This highly lucrative method of obtaining frequent flyer miles is not for everyone, but if you have a good credit score and the discipline to pay your card balances off every month, the rewards can be huge. My wife and I have been on two “Around the World” trips in Business Class with most hotel nights free as well.
I define churning cards as applying for cards strictly for their sign up bonus, meeting the minimum spend requirements of the offer, if any, then putting the card in the sock drawer never to be used again. I cancel the card when the annual fee comes due next year.

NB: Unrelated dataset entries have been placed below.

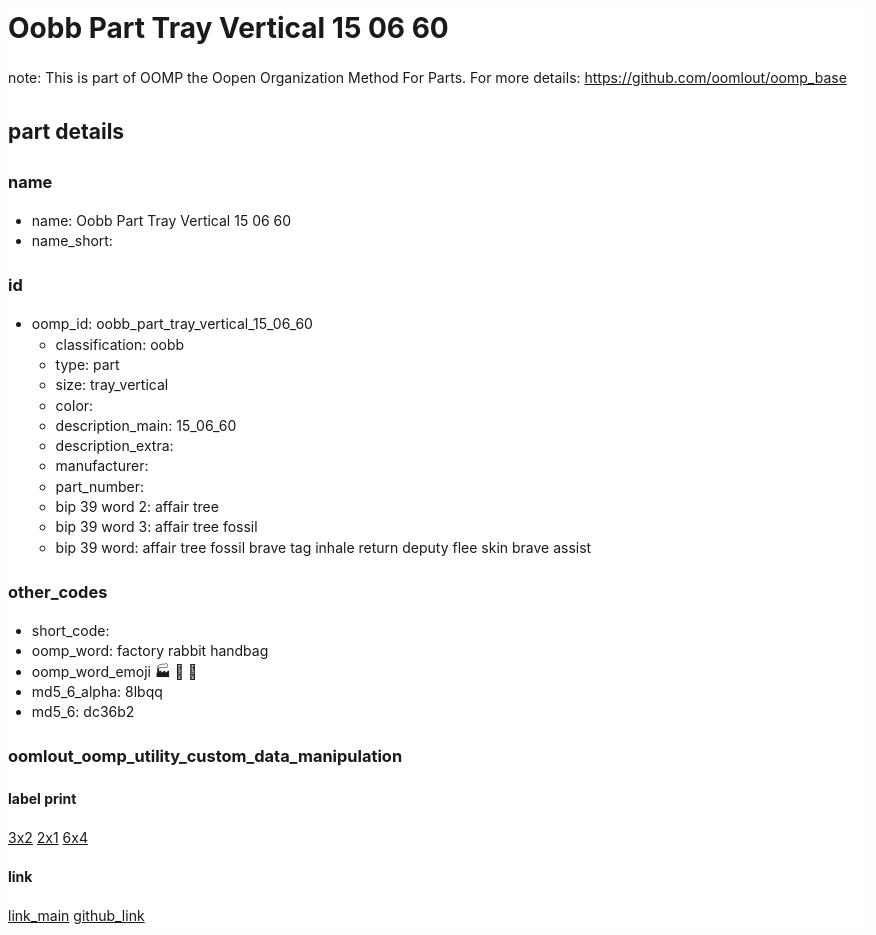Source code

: # Oobb Part Tray Vertical 15 06 60  

note: This is part of OOMP the Oopen Organization Method For Parts. For more details: https://github.com/oomlout/oomp_base

##  part details





### name
* name: Oobb Part Tray Vertical 15 06 60
* name_short: 
### id
* oomp_id: oobb_part_tray_vertical_15_06_60
  * classification: oobb
  * type: part
  * size: tray_vertical
  * color: 
  * description_main: 15_06_60
  * description_extra: 
  * manufacturer: 
  * part_number: 
  * bip 39 word 2: affair tree
  * bip 39 word 3: affair tree fossil
  * bip 39 word: affair tree fossil brave tag inhale return deputy flee skin brave assist

### other_codes
* short_code: 
* oomp_word: factory rabbit handbag
* oomp_word_emoji :factory: :rabbit: :handbag:
* md5_6_alpha: 8lbqq
* md5_6: dc36b2






### oomlout_oomp_utility_custom_data_manipulation
#### label print
[3x2](http://192.168.1.245:1112/?label=oomp%208lbqq)
[2x1](http://192.168.1.242:1112/?label=oomp%208lbqq)
[6x4](http://192.168.1.55:1112/?label=oomp%208lbqq)    

#### link

[link_main](https://github.com/oomlout/oomlout_oomp_current_version_messy/tree/main/parts/oobb_part_tray_vertical_15_06_60) [github_link](https://github.com/oomlout/oomlout_oomp_part_src/tree/main/parts/oobb_part_tray_vertical_15_06_60)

The keys to success are having credit scores that warrant approvals and still leave your score in the good range. A Good Credit score is 700+ on the FICO scale and 800+ on the Vantage Score scale. Each inquiry or application will “hit” your score from 2-5 points but disappears off your report after two years. In theory if you currently have a score of 740, you could apply for 40 points worth of inquiries and still keep your score in the good range. At a five point reduction per inquiry, you could apply for 8 cards in the two year period and still keep a score of 700. At 2 points each inquiry, you could apply for 20 cards. Of course, you will need to make timely payments and keep your spend on each card at no more than 50% of your credit limit on each card. Remember to pay them off in full each month.
With the current sign up bonuses often offering over 25,000 free miles (30,000 Continental Onepass miles – some are as high as 100,000 mile sign up bonuses), this is a terrific use of your extra good credit score. Lenders don’t care once your score is in the good range. You get the same terms and conditions for a 790 credit score on the FICO scale as if you had a 700 score.
I’ve churned over 100 credit cards and still get approvals on the offers I apply for. One of the focuses of my blog is helping others take advantage of great card offers. But I always remind my readers that:
“Your credit is one of your most important assets”
There is no signup bonus worth ruining your credit. Always keep your scores in the “good range.”